▸ Excerpt to read:
-- begin --

# Aquasoil and red cherry shrimp



## benderisawesome (Sep 10, 2008)

Hi there everyone.

So I have been dabbling in the planted tank world for a while now and also have been keeping red cherry shrimp in my tank also. I've used flourite for substrate and haven't had satisfactory plant growth and have been thinking of setting up a tank using some sort of aquasoil (ada, up, fluval plant statum etc.) 

My question is; Will red cherry shrimp still thrive in a tank set up with a type of aquasoil that buffers the pH of the tank water to a lower value around 6.5? I've heard that red cherry shrimp don't love low pH but can tolerate it and I am afraid that they will not thrive. 

Any advice or experience would be greatly appreciated. 

Thanks


----------



## Tanman19az (Dec 14, 2011)

They will breed at first but production goes down from there. I currently have a setup right now where I'm using AS but my tap water is really hard in the first place so they are doing great!


----------



## MagpieTear (Jan 25, 2009)

I know I'm bumping an older thread, but I wanted to throw out my experience. I am running ADA "Amazonas II" with a small amount of Fluval Stratum in my Ebi, and the Shrimp are breeding like mad in it.

-- end --

▸ Supplied material:
-- begin --

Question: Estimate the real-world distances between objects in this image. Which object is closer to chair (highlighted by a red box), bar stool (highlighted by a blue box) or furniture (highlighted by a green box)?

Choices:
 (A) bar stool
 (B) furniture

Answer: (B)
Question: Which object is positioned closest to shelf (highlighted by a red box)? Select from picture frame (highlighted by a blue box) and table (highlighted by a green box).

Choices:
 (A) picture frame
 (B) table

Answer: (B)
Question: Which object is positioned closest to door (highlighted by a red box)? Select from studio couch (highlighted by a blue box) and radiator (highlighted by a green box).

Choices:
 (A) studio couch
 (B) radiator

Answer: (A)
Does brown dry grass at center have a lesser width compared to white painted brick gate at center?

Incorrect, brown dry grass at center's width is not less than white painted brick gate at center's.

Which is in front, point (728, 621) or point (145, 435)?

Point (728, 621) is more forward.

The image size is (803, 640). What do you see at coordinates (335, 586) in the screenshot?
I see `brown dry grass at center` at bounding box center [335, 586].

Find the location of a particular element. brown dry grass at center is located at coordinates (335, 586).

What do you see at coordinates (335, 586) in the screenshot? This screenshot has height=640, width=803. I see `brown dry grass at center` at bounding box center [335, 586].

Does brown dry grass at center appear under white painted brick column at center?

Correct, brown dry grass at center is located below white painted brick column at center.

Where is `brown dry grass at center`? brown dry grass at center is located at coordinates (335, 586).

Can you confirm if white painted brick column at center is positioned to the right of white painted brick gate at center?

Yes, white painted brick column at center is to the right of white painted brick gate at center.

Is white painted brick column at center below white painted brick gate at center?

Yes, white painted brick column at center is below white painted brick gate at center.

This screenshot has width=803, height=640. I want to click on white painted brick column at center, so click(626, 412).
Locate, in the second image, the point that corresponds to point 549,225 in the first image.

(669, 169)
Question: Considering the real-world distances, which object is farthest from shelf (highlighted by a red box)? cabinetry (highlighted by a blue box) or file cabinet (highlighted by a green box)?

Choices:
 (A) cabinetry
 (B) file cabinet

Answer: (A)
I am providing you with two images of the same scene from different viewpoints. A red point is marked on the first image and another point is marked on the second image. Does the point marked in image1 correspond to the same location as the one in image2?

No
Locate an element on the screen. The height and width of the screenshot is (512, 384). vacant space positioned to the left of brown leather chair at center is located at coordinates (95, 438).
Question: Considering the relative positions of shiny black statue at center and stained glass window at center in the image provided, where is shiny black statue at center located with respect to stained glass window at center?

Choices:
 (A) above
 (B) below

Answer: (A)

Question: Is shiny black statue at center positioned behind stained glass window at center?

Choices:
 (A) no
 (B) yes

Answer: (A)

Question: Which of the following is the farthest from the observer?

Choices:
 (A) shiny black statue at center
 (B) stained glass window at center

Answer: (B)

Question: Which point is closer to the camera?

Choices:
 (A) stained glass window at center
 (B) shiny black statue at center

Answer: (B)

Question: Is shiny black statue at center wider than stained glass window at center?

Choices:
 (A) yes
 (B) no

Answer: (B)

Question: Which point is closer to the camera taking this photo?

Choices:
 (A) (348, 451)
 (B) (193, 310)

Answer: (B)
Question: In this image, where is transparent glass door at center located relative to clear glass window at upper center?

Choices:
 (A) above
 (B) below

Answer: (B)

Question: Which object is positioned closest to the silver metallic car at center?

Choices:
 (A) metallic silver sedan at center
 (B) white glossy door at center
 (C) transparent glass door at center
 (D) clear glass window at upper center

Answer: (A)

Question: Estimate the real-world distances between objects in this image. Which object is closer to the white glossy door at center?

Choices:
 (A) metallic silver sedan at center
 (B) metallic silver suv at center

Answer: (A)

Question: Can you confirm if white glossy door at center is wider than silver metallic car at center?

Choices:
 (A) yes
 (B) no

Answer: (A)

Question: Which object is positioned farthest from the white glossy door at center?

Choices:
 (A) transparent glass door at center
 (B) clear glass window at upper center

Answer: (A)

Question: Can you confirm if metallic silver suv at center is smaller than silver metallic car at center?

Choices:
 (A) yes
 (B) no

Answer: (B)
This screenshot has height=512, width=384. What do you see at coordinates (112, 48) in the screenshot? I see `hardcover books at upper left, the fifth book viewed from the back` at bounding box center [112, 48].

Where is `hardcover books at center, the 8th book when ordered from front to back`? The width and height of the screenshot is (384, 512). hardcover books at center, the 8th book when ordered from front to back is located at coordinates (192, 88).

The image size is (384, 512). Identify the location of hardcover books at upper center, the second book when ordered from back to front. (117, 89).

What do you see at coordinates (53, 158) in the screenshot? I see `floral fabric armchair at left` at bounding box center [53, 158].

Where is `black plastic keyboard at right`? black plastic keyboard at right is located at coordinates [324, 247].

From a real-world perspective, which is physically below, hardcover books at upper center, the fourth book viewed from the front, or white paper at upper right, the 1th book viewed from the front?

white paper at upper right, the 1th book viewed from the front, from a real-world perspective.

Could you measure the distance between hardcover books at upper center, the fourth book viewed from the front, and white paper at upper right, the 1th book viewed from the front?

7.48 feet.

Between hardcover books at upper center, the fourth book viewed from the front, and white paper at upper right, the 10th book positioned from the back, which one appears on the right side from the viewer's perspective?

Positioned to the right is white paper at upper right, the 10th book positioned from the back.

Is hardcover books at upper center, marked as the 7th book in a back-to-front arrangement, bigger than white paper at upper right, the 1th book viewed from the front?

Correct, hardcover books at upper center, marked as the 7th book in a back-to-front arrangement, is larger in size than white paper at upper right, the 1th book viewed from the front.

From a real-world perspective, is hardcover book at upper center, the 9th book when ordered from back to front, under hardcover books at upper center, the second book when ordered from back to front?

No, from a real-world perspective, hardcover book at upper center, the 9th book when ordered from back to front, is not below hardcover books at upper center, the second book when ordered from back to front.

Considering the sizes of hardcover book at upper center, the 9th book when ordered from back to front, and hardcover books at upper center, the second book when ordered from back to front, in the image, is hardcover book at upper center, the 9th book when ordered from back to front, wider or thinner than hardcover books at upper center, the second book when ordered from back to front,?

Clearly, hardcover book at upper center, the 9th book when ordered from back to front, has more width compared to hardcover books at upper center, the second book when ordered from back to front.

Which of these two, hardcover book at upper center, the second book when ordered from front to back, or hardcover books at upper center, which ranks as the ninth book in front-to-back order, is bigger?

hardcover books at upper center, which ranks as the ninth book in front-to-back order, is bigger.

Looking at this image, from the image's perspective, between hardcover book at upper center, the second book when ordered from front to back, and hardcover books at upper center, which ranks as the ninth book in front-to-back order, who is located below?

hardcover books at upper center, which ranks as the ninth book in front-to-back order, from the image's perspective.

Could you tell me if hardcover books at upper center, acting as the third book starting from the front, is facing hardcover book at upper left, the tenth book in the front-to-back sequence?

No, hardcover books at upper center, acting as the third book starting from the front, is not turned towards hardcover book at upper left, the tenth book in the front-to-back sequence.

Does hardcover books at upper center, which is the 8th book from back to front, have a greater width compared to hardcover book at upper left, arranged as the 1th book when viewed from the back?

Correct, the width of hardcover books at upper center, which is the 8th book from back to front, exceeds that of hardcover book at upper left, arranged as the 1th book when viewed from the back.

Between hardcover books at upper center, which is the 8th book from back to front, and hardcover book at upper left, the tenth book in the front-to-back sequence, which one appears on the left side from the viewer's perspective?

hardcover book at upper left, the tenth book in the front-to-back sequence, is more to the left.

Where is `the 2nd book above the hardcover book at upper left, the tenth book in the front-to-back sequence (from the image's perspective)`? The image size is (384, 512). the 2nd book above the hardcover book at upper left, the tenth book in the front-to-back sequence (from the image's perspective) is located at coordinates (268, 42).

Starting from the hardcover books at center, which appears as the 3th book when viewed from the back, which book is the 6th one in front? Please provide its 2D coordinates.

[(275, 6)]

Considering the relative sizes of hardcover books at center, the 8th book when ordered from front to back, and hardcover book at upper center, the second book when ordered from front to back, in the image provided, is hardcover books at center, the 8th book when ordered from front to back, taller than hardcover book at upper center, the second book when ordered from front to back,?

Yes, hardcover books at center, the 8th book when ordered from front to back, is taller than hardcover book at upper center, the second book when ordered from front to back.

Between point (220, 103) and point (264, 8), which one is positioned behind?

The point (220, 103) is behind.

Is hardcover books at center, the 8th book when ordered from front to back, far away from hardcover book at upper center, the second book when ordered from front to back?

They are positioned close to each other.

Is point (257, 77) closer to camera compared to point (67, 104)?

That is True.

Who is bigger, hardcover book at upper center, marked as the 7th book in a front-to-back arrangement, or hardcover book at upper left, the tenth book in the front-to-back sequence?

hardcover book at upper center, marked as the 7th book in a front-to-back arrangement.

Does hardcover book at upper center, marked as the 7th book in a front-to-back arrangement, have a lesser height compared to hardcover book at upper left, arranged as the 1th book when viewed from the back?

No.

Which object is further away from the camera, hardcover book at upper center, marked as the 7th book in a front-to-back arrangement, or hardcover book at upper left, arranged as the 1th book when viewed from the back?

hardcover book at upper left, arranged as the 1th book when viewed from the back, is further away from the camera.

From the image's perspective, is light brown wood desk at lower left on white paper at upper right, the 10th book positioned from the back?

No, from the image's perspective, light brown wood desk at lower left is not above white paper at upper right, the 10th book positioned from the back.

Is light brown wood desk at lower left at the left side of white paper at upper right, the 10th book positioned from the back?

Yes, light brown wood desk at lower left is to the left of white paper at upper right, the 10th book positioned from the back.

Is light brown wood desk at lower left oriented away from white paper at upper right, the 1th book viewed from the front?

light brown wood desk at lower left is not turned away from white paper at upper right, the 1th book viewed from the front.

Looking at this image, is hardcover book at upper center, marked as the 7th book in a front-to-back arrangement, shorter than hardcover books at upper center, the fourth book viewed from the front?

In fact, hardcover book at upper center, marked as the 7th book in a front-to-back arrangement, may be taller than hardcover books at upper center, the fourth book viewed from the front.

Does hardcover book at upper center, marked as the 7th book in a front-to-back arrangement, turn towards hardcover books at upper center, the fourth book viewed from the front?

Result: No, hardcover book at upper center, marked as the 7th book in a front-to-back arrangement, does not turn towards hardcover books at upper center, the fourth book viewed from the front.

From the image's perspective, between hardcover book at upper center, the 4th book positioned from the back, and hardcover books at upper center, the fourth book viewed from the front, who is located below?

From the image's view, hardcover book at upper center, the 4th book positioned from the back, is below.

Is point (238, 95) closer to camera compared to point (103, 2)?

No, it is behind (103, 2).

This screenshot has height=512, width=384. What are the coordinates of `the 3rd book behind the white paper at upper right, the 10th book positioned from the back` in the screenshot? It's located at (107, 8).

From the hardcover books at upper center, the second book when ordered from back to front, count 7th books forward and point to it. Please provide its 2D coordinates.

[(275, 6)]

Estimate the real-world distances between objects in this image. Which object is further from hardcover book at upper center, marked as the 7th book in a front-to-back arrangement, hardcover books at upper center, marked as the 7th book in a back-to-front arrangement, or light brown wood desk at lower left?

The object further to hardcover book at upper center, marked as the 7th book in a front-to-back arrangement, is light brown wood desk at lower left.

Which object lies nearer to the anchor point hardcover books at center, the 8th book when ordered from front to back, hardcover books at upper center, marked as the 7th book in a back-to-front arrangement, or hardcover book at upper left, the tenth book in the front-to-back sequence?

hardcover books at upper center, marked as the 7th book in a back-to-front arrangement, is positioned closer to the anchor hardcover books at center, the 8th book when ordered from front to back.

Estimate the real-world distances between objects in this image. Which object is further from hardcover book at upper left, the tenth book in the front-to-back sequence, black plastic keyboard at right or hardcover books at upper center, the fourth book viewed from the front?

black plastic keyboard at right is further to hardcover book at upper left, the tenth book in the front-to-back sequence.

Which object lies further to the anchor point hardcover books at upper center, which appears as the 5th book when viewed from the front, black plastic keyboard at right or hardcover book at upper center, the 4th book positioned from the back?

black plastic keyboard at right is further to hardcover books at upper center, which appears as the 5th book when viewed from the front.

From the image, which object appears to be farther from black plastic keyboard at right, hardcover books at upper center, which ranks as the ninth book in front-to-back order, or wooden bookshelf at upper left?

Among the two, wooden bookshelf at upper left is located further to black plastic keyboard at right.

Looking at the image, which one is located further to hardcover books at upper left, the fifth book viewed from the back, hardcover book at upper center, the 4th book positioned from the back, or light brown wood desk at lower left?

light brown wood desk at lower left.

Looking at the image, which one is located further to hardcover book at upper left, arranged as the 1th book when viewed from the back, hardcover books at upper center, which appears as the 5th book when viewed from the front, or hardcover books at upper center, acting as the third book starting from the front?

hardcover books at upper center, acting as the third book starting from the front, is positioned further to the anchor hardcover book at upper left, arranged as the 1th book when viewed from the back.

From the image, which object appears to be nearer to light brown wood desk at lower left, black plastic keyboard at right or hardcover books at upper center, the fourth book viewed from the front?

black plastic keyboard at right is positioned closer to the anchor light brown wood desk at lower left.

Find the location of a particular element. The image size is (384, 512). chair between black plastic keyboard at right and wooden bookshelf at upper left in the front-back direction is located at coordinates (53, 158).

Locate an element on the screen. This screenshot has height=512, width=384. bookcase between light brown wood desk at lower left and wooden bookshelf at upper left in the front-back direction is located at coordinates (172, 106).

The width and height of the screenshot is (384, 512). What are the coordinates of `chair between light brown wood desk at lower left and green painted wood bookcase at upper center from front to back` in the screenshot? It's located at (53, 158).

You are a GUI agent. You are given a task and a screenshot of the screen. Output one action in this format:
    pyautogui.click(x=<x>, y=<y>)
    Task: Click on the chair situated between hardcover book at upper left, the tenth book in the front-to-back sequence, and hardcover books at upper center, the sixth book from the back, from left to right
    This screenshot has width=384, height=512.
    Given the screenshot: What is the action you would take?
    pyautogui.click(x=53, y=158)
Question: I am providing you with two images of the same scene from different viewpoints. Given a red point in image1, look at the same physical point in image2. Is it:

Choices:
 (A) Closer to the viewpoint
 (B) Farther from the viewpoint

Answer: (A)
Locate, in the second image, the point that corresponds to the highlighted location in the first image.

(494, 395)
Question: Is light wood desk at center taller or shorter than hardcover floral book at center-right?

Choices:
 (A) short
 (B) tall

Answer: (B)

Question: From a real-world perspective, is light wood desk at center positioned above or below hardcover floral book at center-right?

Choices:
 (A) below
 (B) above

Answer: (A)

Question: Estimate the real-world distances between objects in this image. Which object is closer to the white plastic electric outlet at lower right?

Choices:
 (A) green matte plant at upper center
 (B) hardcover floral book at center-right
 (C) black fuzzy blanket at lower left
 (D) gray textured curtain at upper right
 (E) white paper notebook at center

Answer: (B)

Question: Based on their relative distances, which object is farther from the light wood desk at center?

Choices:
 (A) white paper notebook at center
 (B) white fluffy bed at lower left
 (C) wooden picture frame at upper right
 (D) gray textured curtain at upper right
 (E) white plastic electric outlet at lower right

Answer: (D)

-- end --

▸ Set problem 1: In the aquasoil and red cherry shrimp thread, what substrate had the first poster been using before thinking about aquasoil?
▸ Set problem 2: Please carry on the aquasoil and red cherry shrimp thread from its last sentence.
The records are separate material and are unrelated to the thread about aquasoil and red cherry shrimp.

▸ Written answer 1: Flourite.

▸ Written answer 2:
The tank has been up and running about 9 months, I've been pulling 25-40 shrimp a month from it for sale and the colony is very healthy. Never a shortage of shrimplets, as there is only an Oto in there with them and no fear of predation. My tap water is rather odd, no KH out of the tap, pH of 7.6 and GH fluctuates by season. I starting to try to keep it balanced with Seachem's Mineralize solution, but only half the recommended dosage, and only when the GH falls below a reading of 2 degrees out of the tap. seems to be working okay, the tank is showing fairly stable on bi-weekly testing.


----------



## superflame (Apr 24, 2012)

MagpieTear said:


> I know I'm bumping an older thread, but I wanted to throw out my experience. I am running ADA "Amazonas II" with a small amount of Fluval Stratum in my Ebi, and the Shrimp are breeding like mad in it.
> 
> 
> 
> ...


Nice, you should try with CRS or CBS now


----------



## Badlands54 (Dec 31, 2012)

They do better in a ph of 7+ they will breed more often and baby survival rate will be much better.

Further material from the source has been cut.